After graduating from high school in 1995, Dolezal attended Belhaven University in Jackson, Mississippi, where she participated in Voice of Calvary, a “racial reconciliation community development project where blacks and whites lived together,” her father said.
She later received a master’s of fine arts from Howard University. Ironically, the Smoking Gun reported Monday, Dolezal sued Howard in 2002, charging that the historically black school had discriminated against her because she was white, removing her art from an exhibition “to favor African American students.”
On Tuesday, Dolezal told Lauer that her scholarship was rescinded and she lost her teaching assistant position at Howard, too, because, she recalled being told, “other people need opportunities and you probably have white relatives who can help you with tuition.”

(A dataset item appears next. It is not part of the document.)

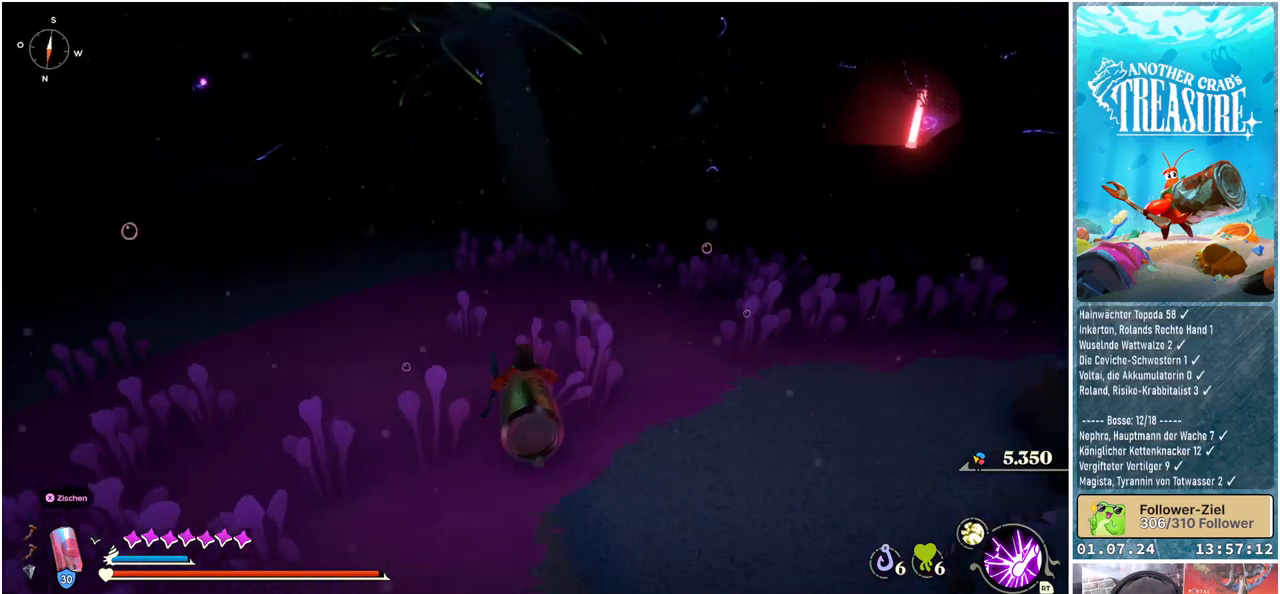
{"buttons": [], "left_stick": "up-left", "right_stick": "center", "events": [[383, "left_stick", "up-left"]]}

Noting that her two sons were in the “Today” show studio, Lauer asked Dolezal how they would identify her.
One of them, Dolezal said, had told her a day earlier: “Mom, racially you’re human. Culturally, you’re black.”
She added: “They support the way I identify.”
But, she said, her parents’ revelation (“She’s clearly our birth daughter, and we’re clearly Caucasian — that’s just a fact,” her father, Lawrence, has said) sparked a broader conversation about identity that, Dolezal said, could prove productive.
“As much as this discussion has somewhat been at my expense recently in a very sort of viciously inhumane way . . . the discussion is really about what it means to be human,” she said. “And I hope that really can drive at the core of definitions of race, ethnicity, culture, self-determination, personal agency and, ultimately, empowerment.”